Rachel (Kate Alden) and her sister Anna Wade (Chelsea Farthing) live with their parents in a small farming community. Their father, Michael (Tony Doupe), has been looking for information regarding their mother Linda’s (Tonya Skoog) past. After a private investigator drops off a mysterious object that seems to be related to the necklace Linda wears, Linda is killed in an accident, and forces Rachel and her sister to leave the farm. Returning two years later to search for their father, the community is mysteriously deserted. Eventually, the two sisters discover more about the mysterious object, and specifically, what was in it.
One of the things that made Prince Of Darkness so enjoyable was its atmosphere, and for The Hollow One, atmosphere is one of the film’s strong points. There’s always something off-putting about a quiet town, which is magnified once you have start introducing the idea of the town suddenly becoming deserted, save for the townsfolk that are there left and acting strange. A strong use of colour and lighting in the cinematography also adds to the atmosphere. Cinematographer Connor Hair makes a strong contrast between the big city and the remote Washington farmland with bright colours used for the former, transitioning to a muted palette for scenes in the latter. It also helps to have some things that are definitely out of place, such as jars of black goo everywhere or trails of blood. The design for The Hollow One, while blatantly CGI, is still interesting and is a different take than what you’d normally expect. A good sound design and an equally-strong score completes the overall effect, and The Hollow One seemingly has the start of something good.
On the topic of the acting, while the performances were, for the most part, acceptable, the script let the actors down in many instances (more on that later). Alden turned in an acceptable performance as Rachel, but fell into the cliched “final girl” role once things got going. Farthing also did what she could with her role as Anna, as did Jesse James in the role of Anna’s boyfriend, Matt. Again, both actors did what was needed, but also fell into the same sort of cliched role as Alden, all of which led to the start of the film’s problems.
Despite a great setup, The Hollow One stumbled with falling into familiar territory with many aspects of its characters. While it’s understandable that in some horror films, you have to accept a certain degree of disbelief when it comes to character actions. In The Hollow One, the main characters seemingly ignore some pretty obvious warning signs that things aren’t okay, and instead proceed further. Those jars of black ooze aren’t given much of a second thought. Neither are the townsfolk covered in blood, or the trails of blood. Hell, speaking in demonic voices doesn’t seem to phase these people. Apart from the acting, the film also has a problem with pacing. Again, there’s a limit these days to how slow a film can burn before you really test the patience of the audience, especially when you factor in these characters. The ending, while having an appropriate twist, isn’t as satisfying as it should be, and doesn’t feel like there’s enough resolution in the ending.

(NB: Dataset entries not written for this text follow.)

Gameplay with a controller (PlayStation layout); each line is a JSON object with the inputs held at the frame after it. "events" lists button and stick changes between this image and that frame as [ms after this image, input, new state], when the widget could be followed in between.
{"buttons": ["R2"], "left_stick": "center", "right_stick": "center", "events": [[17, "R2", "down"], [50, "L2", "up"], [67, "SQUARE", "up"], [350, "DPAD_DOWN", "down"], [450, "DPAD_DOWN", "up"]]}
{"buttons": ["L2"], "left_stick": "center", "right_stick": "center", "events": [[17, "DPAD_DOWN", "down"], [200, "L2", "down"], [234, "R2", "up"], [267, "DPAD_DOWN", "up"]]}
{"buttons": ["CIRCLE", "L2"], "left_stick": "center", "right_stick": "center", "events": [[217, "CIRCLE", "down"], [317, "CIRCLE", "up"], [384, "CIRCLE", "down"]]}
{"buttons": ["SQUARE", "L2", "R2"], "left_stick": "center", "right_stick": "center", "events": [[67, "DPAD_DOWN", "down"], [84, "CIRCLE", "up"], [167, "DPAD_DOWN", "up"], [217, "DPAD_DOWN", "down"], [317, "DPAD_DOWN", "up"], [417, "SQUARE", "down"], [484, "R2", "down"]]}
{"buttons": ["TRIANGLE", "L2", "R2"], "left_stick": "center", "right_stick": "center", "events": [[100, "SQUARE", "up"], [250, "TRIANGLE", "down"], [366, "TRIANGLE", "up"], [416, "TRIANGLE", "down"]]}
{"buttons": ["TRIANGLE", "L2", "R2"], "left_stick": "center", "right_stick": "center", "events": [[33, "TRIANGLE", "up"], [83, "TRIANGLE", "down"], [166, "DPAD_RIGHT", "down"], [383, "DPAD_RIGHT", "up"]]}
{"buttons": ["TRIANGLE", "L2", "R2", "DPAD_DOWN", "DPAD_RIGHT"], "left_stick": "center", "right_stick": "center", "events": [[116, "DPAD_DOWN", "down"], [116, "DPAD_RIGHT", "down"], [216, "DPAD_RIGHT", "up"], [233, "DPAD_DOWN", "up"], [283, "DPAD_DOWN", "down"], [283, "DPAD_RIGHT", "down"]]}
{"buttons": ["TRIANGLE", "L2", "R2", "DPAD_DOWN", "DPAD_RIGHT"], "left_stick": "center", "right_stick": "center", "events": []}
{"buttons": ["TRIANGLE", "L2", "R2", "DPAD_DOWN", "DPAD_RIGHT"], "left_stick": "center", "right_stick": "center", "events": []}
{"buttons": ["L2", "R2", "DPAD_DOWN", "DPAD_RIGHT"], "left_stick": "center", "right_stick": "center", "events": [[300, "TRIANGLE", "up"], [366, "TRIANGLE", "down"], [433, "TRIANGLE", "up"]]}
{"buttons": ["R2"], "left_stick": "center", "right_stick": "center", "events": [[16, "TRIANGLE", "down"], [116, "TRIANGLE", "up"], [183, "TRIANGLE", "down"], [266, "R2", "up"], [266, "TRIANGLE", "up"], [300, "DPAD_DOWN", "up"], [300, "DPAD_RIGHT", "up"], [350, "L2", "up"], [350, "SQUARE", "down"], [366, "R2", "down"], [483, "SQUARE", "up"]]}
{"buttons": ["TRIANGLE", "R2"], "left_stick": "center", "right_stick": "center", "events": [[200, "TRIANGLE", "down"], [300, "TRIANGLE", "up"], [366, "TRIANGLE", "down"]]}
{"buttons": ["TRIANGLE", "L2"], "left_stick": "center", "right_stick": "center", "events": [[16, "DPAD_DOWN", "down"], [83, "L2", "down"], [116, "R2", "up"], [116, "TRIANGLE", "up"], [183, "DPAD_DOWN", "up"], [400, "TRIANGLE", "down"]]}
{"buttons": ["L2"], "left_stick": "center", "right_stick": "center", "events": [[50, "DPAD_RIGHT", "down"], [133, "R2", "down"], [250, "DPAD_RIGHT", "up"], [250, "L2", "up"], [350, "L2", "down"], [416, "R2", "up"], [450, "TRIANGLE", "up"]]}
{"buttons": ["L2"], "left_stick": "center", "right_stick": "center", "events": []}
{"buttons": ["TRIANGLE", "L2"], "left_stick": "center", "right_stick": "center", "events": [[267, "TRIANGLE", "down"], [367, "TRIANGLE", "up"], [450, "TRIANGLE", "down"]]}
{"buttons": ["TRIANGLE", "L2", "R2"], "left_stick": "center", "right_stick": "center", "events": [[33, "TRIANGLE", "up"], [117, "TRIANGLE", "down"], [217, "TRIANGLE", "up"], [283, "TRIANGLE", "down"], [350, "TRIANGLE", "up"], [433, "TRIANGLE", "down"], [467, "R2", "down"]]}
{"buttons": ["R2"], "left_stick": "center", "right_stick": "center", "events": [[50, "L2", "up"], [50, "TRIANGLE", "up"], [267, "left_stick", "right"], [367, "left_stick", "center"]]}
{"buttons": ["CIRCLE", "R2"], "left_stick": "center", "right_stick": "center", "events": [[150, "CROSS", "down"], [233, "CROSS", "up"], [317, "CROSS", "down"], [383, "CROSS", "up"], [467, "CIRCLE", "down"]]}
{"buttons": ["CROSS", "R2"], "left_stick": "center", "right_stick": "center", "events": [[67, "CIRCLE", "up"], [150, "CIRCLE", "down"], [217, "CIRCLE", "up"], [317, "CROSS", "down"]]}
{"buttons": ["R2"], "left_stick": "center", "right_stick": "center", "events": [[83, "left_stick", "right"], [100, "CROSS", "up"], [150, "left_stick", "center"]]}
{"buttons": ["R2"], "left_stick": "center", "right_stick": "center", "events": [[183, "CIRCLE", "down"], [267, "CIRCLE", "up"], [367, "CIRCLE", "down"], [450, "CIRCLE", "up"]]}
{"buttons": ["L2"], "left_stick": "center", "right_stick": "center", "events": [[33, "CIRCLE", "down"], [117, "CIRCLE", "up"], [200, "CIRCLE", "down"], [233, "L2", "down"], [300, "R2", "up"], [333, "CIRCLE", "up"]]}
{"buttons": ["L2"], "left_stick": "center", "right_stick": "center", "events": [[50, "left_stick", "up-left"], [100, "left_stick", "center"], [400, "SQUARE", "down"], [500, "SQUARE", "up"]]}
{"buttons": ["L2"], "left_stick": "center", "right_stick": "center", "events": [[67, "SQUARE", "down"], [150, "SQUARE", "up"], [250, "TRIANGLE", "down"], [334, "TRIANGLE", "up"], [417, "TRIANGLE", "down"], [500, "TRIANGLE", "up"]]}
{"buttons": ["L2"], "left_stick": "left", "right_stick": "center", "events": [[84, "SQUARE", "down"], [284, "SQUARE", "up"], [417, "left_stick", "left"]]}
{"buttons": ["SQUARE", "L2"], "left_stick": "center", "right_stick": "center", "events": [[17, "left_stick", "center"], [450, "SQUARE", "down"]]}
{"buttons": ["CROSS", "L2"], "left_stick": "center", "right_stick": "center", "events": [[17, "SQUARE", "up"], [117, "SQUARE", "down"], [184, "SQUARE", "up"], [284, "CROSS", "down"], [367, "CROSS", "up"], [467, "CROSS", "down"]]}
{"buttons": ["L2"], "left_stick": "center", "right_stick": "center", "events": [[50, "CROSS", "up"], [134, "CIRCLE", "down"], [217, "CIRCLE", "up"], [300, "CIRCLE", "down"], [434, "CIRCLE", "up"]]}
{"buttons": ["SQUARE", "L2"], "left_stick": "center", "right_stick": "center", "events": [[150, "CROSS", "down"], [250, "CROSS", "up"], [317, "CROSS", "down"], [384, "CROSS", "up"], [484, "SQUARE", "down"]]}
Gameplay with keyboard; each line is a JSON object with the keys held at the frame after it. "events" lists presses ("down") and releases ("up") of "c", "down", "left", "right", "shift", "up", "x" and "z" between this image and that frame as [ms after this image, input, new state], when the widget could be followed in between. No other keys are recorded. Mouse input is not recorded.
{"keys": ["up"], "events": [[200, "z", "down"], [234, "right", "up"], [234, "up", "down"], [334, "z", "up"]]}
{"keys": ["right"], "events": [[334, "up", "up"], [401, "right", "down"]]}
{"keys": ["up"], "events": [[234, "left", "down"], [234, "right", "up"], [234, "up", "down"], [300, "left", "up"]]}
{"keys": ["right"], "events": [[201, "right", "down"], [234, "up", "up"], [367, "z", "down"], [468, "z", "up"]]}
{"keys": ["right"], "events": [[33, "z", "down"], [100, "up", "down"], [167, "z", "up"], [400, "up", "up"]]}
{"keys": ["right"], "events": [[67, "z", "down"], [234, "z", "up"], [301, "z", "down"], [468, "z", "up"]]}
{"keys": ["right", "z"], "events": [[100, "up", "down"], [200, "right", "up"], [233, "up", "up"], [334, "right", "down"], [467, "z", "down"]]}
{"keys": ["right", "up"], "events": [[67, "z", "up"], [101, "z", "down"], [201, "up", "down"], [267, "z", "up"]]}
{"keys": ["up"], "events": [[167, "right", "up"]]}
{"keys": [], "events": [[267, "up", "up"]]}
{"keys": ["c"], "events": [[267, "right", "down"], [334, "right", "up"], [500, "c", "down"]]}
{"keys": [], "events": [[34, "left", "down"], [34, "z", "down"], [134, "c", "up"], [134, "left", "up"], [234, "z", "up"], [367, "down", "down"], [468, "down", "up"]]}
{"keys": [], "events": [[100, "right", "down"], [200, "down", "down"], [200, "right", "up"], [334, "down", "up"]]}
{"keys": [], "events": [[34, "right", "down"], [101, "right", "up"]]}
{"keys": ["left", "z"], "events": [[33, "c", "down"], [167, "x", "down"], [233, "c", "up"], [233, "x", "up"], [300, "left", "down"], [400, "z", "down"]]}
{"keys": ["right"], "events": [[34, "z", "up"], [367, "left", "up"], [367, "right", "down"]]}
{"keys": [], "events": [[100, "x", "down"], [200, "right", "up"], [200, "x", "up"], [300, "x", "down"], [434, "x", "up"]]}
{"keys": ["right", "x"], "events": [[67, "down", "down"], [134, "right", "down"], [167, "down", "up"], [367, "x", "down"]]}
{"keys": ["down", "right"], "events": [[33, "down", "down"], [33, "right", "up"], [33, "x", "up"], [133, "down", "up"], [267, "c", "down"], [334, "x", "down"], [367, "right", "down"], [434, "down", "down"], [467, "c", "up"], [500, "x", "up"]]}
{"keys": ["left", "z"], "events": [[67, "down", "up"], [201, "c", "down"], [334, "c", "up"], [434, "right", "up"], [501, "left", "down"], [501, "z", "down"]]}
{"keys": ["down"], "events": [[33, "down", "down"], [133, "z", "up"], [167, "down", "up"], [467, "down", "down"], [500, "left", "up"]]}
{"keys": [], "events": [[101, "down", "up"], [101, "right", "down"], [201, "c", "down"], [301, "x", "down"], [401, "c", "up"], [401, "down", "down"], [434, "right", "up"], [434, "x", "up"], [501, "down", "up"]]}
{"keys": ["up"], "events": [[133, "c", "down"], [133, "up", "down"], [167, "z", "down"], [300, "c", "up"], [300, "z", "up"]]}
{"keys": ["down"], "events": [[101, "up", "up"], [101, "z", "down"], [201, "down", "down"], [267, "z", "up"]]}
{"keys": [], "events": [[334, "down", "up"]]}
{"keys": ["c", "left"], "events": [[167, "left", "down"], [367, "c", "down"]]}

Presentation and atmosphere aside, The Hollow One feels just like its name. The characters haven’t been given the attention needed, and instead are given the familiar roles that we’ve seen in many other past films, and whose actions indicate a lack of attention in the writing. This in turn makes the slow pace of the film aggravating to sit through. It’s really unfortunate, since it’s clear that Hendrickson definitely has an eye for how a film should look and feel. However, it’s also yet another case of a director pulling double duty with the writing, and falling short in that department. Had Hendrickson stuck to the directing duties and given the writing job to someone else, The Hollow One possibly wouldn’t feel like it was a case of style over substance.